▸ **Task 1**: Name every company, county and city that the court opinion on the publication notice mentions by name.

▸ **Text shown**:
________

The objection made to the publication notice is of a more serious character; but we are inclined to the opinion, that it cannot be sustained in this collateral attack, made by the garnishee upon the judgment in the attachment proceeding.
' The publication notice reads as follows: “Public notice is hereby given to the said Wilkin Manufacturing Company, that a writ of attachment issued out of the office of the clerk of the circuit court of Cook county, dated the 28th day of August, 1891, at the suit of the above named plaintiffs against the lands, goods, etc. Now, therefore, unless you, the said Wilkin Manufacturing Company, shall personally be and appear before the said circuit court of Cook county, on or before the first day of the next term thereof to be holden at the court house in the said city of Chicago on the third Monday of August, 1891, give bail, and plead to the said plaintiffs’ action, judgment will be entered ag'ainst you,” etc. It is conceded, that the third Monday of August, 1891; was the seventeenth day of August. The objection to the notice is, that it requires defendant to appear on a day previous to the commencement of the suit, the suit having been beguh by the issuance of the writ on August 28,1891, and the day, on which defendant is required to appear, being August 17,1891. Upon the face of the notice, the defendant was required to appear at an impossible date. But it is evident, that the clerk made a mistake by inserting in the notice the words “third Monday of August, 1891,” instead of the words, “third Monday of September, 1891.” The attachment writ was actually dated and issued on August 28, 1891. The next term of the court, as fixed by statute, began on the third Monday of September, 1891. The defendant was bound to know when the next term of court began. The statement, that it was to appear on the third Monday of August, 1891, may be regarded as surplusage, it being sufficient that it was required to appear at the next term after August 28; and that term was fixed by law as beginning on the third Monday .of September.

________

▸ **Provided data**:
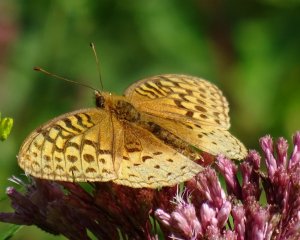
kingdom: Animalia
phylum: Arthropoda
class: Insecta
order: Lepidoptera
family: Nymphalidae
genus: Speyeria
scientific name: Speyeria cybele
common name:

________

▸ **Task 2**: Rename "scientific name" to "binomial name" throughout the listing and write out its lines again, leaving the pictures out.

▸ **Problem solution 1**: Wilkin Manufacturing Company, Cook county, Chicago

▸ **Problem solution 2**:
kingdom: Animalia
phylum: Arthropoda
class: Insecta
order: Lepidoptera
family: Nymphalidae
genus: Speyeria
binomial name: Speyeria cybele
common name:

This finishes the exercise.